I don't acknowledge that this is meant to be a bad low budget film, plenty of them were made during the 1960's and still managed to provide adequate entertainment, whereas this doesn't provide any, all due to terrible production values, where all the rules of general filmmaking are ignored for something cheap and shoddy. What makes it even worse is that director of this pathetic excuse for a film actually took it seriously, with product placement for a ecological website thrown into nearly every scene.
In a nutshell it's a ripoff of Alfred Hitchcock's The Birds, but most of the film is wasted with establishing shots and 5 minute scenes of a character sitting in traffic, getting petrol, sitting in traffic, walking into work (no dialogue, just shots which had clearly been filmed in pickups - the period after principal photography when a second unit crew go out for establishing shots and non-essential close ups, etc.).  

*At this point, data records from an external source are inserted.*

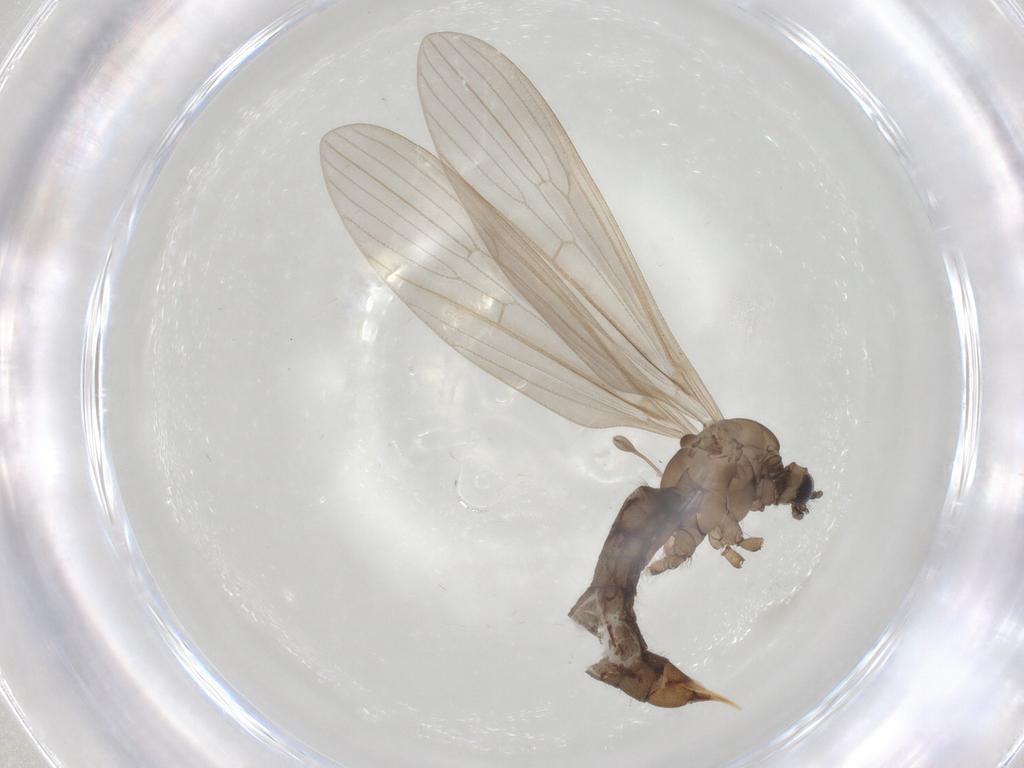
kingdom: Animalia
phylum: Arthropoda
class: Insecta
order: Diptera
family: Limoniidae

When the horror/thriller element of the film does get going, it's far too late to generate any interest because you just don't care about the lifelessly dull characters. 
Without all the nonsensical filler, this may have passed the cut as a short film (20-30 mins) and while it still would have been pretty bad, it wouldn't have been an insulting waste of time, equipment and celluloid.
Honestly, there is nothing good about this film. The direction, acting, photography, editing, sound and special effects are below what I would associate with even an amateur movie. The attacking birds explode on impact and have the ability to spray acid at their victims. We'll have to talk to Charles Darwin about that one.
Of all the terrible films I've seen, of which there have been several, this has to be the worst of the lot. Scoring nothing out of ten for a rating is generous.